On the other hand, for the family and friends of Jesus gathered at Golgotha, the day was the worst they had ever known.  Wanting to block out the horrible sights and sounds, they remained, nevertheless, out of love.  We contemplate the Crucifixion two millennia later out of that same love and desire to show compassion.

Good Friday isn’t so much about what the scribes and elders or the Romans did to Jesus as it is about what Jesus does for us.  Jesus becomes one of us in every way but sin.  He takes on the human suffering that is just part of life. 

If you were always the last kid in your class to be picked to be on a team in school, Jesus was there with you, sharing your feelings of rejection and dejection.  If your family and friends think you’re crazy for following in Jesus’ footsteps, Jesus has been there, too.  His relatives thought he had lost his mind when he preached.  They drove him away.  Jesus wouldn’t have been on the Cross if he hadn’t been spurned by far more people than just his family in Nazareth.

If you’ve ever been betrayed by your spouse or a close friend, though you may not have realized it at the time, Jesus walked beside you.  One of his inner circle of friends sold him out for a few pieces of silver.  To add insult to injury, Judas did it with a kiss.  Yes, Jesus knows all about the pain of betrayal. 
Jesus knows about the bodily suffering we often experience.  He feels it on the Cross.  He shows it by admitting he’s thirsty hanging there under that hot Jerusalem sky.   If we open the eyes of our hearts, we can picture him sitting by every sick bed in the land. 

Jesus knows about suffering in spirit as well.  He understands when we grieve.  He grieved over Jerusalem, even shed tears over the city.  He wept for his friend Lazarus.  There’s no need ever to grieve alone, because Jesus is always there ready to comfort you.  Jesus also knows what the spiritual desolation we sometimes experience is about.  Here he is doing his Father’s will in emptying himself out for us, and he can’t feel his Abba’s presence.  God is never apart from us, but once in a while, we are unable to feel the Lord beside us.  Jesus calls out to his Father in the words of the psalmist, “Why have you abandoned me?”
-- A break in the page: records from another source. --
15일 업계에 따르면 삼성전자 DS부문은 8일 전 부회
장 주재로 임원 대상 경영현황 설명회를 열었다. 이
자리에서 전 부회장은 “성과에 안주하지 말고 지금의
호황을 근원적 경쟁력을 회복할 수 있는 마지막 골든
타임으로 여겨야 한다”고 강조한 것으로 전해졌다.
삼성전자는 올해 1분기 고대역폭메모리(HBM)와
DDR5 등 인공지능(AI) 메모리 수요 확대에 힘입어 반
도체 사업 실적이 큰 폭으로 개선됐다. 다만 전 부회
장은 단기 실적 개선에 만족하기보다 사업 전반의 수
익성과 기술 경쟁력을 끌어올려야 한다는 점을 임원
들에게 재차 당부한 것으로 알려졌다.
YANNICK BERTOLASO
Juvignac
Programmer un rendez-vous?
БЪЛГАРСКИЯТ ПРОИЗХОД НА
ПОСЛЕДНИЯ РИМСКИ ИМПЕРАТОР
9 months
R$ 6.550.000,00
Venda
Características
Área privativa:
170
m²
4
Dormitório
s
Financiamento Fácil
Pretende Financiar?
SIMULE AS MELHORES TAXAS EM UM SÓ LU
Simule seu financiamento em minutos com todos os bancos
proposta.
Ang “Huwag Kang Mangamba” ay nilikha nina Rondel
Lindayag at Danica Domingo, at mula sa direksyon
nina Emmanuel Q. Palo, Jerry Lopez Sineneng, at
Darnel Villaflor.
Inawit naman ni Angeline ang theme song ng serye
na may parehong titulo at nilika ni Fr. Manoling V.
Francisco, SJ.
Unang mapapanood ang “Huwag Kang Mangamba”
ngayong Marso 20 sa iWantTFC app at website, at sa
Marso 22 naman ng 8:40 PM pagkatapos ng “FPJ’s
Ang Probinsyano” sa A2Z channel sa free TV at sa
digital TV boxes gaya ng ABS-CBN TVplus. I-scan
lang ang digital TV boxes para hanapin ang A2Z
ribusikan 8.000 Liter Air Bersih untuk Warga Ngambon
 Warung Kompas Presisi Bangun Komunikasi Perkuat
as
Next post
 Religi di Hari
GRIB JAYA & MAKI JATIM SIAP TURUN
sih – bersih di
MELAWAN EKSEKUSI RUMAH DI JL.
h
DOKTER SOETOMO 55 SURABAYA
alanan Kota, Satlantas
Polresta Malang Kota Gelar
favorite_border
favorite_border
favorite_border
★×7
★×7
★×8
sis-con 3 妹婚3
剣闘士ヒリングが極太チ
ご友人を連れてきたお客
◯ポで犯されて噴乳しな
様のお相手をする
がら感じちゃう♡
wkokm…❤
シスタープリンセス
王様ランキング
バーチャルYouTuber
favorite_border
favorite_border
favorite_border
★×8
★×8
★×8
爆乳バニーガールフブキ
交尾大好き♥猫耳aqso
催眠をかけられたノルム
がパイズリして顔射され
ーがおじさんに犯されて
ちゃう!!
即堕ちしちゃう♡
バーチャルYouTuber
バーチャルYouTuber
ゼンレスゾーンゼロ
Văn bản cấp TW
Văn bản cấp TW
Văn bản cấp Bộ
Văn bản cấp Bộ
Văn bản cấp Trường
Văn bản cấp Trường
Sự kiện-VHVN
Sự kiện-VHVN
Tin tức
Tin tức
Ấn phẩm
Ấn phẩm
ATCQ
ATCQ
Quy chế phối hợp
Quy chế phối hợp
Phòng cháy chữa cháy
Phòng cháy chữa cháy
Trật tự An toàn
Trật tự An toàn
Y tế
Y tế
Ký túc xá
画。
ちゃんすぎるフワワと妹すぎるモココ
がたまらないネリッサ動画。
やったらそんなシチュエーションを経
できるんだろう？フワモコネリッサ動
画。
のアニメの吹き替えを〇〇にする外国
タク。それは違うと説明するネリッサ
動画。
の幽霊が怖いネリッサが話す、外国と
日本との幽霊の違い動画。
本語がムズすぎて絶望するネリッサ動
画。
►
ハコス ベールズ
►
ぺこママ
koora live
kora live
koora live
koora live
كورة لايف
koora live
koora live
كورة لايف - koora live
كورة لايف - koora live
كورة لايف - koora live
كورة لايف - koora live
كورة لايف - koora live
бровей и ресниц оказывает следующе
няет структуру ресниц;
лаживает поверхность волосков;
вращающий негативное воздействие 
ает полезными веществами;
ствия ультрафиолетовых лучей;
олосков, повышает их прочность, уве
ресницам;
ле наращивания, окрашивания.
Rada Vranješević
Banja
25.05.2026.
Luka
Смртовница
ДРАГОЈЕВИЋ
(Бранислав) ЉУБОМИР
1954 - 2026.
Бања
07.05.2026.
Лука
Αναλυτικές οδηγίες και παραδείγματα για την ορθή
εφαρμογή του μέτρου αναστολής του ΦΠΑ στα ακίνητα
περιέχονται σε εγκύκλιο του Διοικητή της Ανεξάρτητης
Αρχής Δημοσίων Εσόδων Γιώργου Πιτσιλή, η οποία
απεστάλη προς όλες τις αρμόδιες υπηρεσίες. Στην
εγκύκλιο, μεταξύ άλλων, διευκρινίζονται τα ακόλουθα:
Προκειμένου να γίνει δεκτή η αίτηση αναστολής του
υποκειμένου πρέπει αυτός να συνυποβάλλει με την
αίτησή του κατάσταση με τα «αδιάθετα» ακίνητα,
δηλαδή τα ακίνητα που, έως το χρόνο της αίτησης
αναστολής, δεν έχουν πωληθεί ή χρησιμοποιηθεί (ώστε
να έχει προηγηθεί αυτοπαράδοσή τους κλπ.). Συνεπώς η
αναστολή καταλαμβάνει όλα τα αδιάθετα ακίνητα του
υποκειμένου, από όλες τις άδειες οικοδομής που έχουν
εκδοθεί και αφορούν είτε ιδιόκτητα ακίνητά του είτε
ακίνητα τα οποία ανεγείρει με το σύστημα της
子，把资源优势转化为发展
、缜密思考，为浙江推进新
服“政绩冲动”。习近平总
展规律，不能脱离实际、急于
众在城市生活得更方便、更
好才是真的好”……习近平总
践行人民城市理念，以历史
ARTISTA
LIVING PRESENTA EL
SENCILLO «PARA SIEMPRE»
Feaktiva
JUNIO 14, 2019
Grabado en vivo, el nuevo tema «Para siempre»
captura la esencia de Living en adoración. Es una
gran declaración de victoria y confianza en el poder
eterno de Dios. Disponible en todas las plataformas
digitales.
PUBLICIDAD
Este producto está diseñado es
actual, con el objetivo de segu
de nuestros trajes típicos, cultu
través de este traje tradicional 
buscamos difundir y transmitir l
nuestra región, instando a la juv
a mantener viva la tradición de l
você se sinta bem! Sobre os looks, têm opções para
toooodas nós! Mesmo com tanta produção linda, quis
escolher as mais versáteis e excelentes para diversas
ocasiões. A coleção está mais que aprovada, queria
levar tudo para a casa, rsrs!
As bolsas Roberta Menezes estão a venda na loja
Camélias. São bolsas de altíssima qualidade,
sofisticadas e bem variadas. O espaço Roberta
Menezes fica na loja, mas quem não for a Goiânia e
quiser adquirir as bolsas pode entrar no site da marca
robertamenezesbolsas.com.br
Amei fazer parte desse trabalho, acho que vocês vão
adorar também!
The Cross is all about Jesus’ love for us and his solidarity with us in our humanity.  That such a hideous tool of death becomes the ultimate symbol of love and that from such suffering comes the offer of redemption and new life are among the greatest paradoxes of our faith. 


Spend some time today contemplating Jesus on the Cross.  Open your hearts to receive the love offered and offer your own gift of love to Jesus in return.